According to the court opinion, the plaintiffs’ current theory of BrokerageLink liability seems to be that the defendants breached their fiduciary duty to the plan by “selecting” only higher-cost share classes to be available through BrokerageLink, while leaving out lower-cost share classes, and thereby maximizing their revenue-sharing payments at the expense of plan participants.
Burroughs found that according to Schedule C of the Master Trust Agreement, the Delta committee, as named fiduciary, “direct[ed]” the defendants that individual accounts could be invested in a list of 28 funds or products, one of which was BrokerageLink. She said this language makes plain that the Delta entities, not the defendants, retained control over whether BrokerageLink—and by extension the classes of mutual fund shares offered through it—was made available to plan participants. “There is no suggestion in the complaint that Delta lacked the authority or ability to leave BrokerageLink off of Schedule C if it determined that the share classes offered through BrokerageLink were unsuitable for plan participants,” Burroughs wrote in her opinion. “Accordingly, defendants did not exercise the type of authority or control over the decision to include BrokerageLink in the plan that would give rise to ERISA liability.”

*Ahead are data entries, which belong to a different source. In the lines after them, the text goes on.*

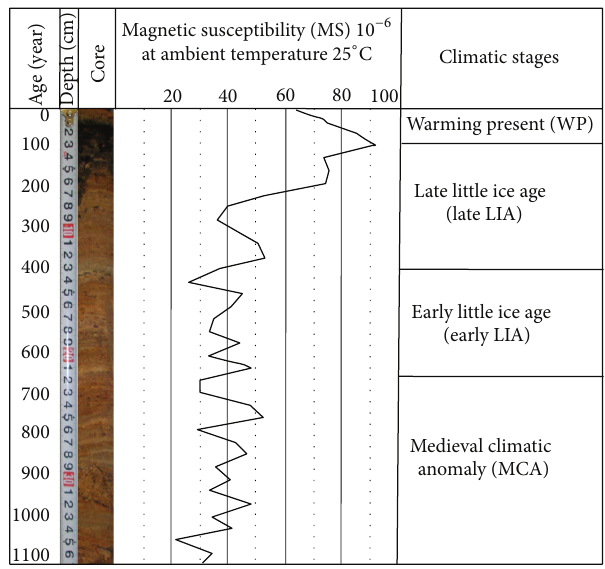
Figure2:Magneticvaluesattheambienttemperaturealongthecore from sebkha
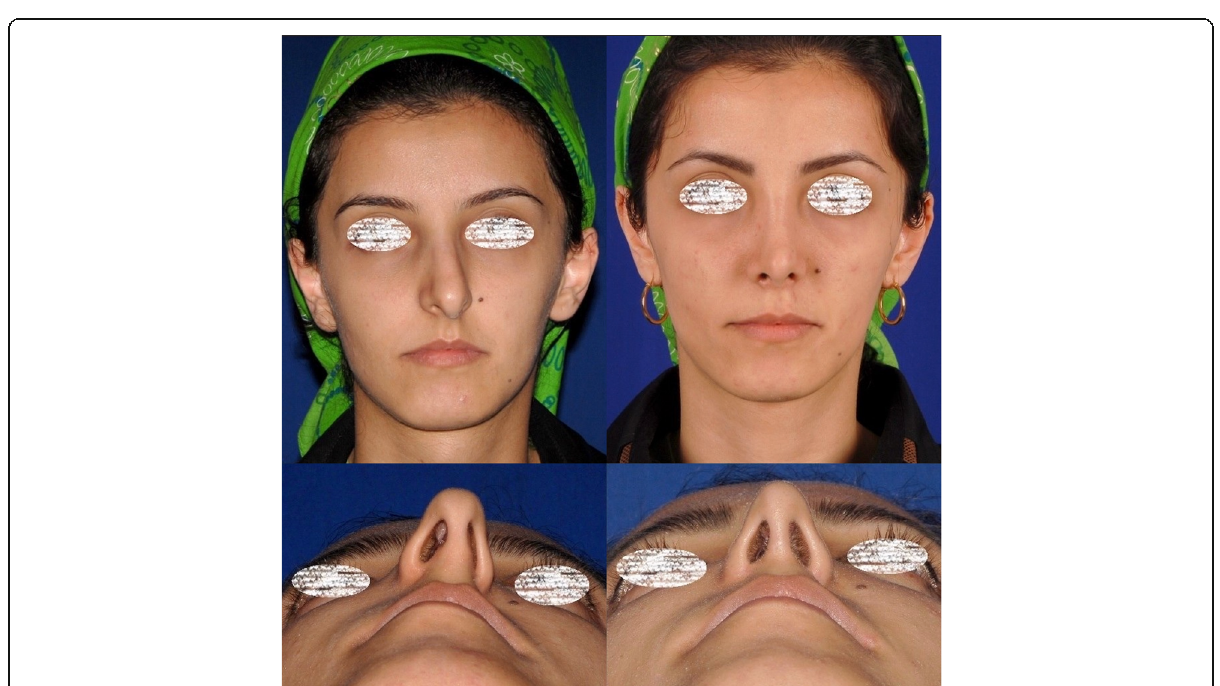
Fig. 4 Patient who underwent rhinoplasty with sill graft in preoperative and postoperative views from frontal ( a , b ) and basal ( c , d ) aspects. b , d Postoperative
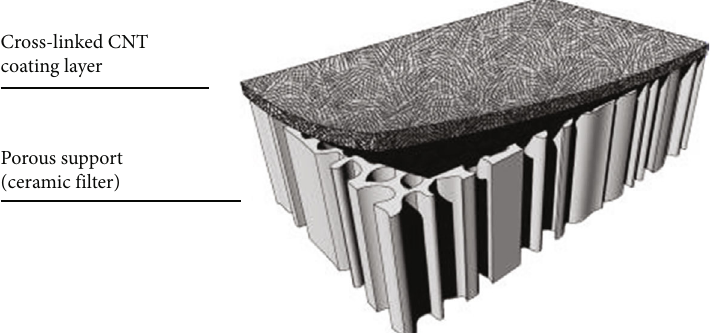
Figure 3: Hybrid CNT fi lter schematic illustration. Cross-linked CNT fi ltration on a porous ceramic substrate forms the basis of a durable water puri fi cation system that is also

Burroughs said allegations relating to the use of investment advisor Financial Engines runs into similar difficulties. The plaintiffs claim that the defendants acted in a fiduciary capacity by hiring Financial Engines and controlling the negotiation of the terms and conditions under which Financial Engines would provide its services to plan participants and by selecting Financial Engines as an investment advice provider for plan participants.

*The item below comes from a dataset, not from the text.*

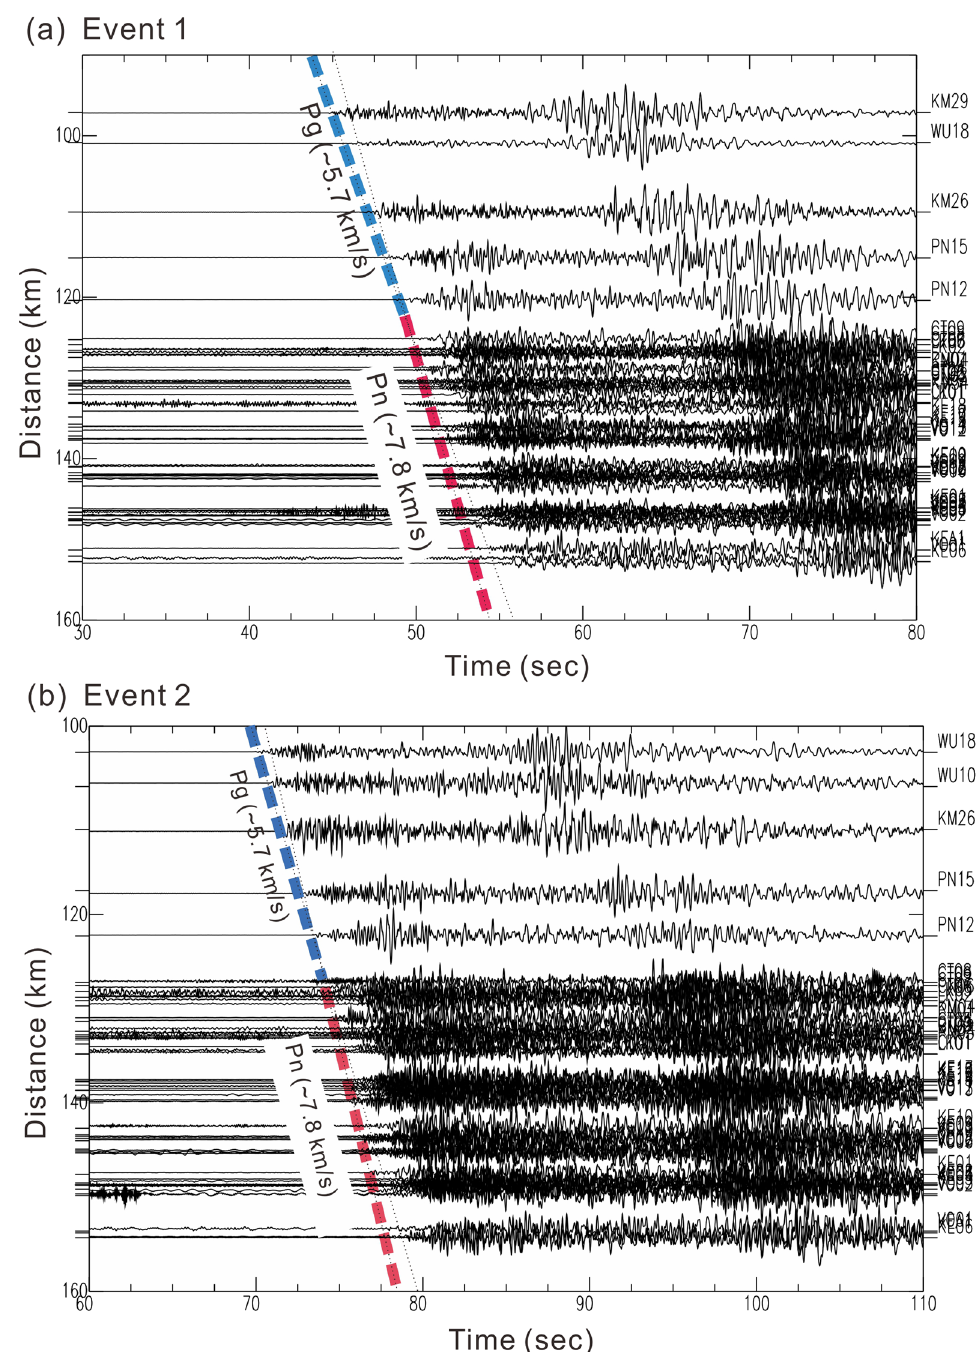
Fig. 3 The vertical velocity seismograms generated by a Event 1 and b Event 2 and recorded by the Formosa Array. The color dashed lines mark the general trend of the first arrivals plotted with the epicentral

“This theory is premised on the notion that defendants, rather than Delta, hired or selected Financial Engines as an investment advice provider for plan participants,” Burroughs wrote, “but the Master Trust Agreement contradicts this premise.” She found that the agreement states that the “Named Fiduciary” (the Delta Air Lines, Inc., Benefit Funds Investment Committee) “may also appoint an investment manager” and “has so appointed Financial Engines with respect to assets held in the individual Plan accounts of Participants enrolled in Professional Management.” It also states that the “Trustee” (FMTC) “shall have no responsibility” for the decision to offer such a service.
Burroughs also noted that courts have held that plan service providers are not acting in a fiduciary capacity when they negotiate with plan sponsors for their own compensation, so long as the final agreement with the plan does not give the service provider the ability to determine or control the actual amount of its compensation. The critical inquiry is who controls the “decision whether or not, and on what terms, to enter into an agreement” with a service provider. Absent authority or control over that decision, a service provider “is not an ERISA fiduciary with respect to the terms of the agreement for his compensation.” She added that the complaint does not allege that, once Financial Engines was hired, the defendants retained any authority or control over the rate of compensation it would receive from Financial Engines.
“To the contrary, the complaint and the incorporated Master Trust Agreement indicate that defendants’ fee-sharing agreements pre-dated their involvement with the plan,” Burroughs wrote.
She allowed the defendants’ motion to dismiss for failure to state a claim.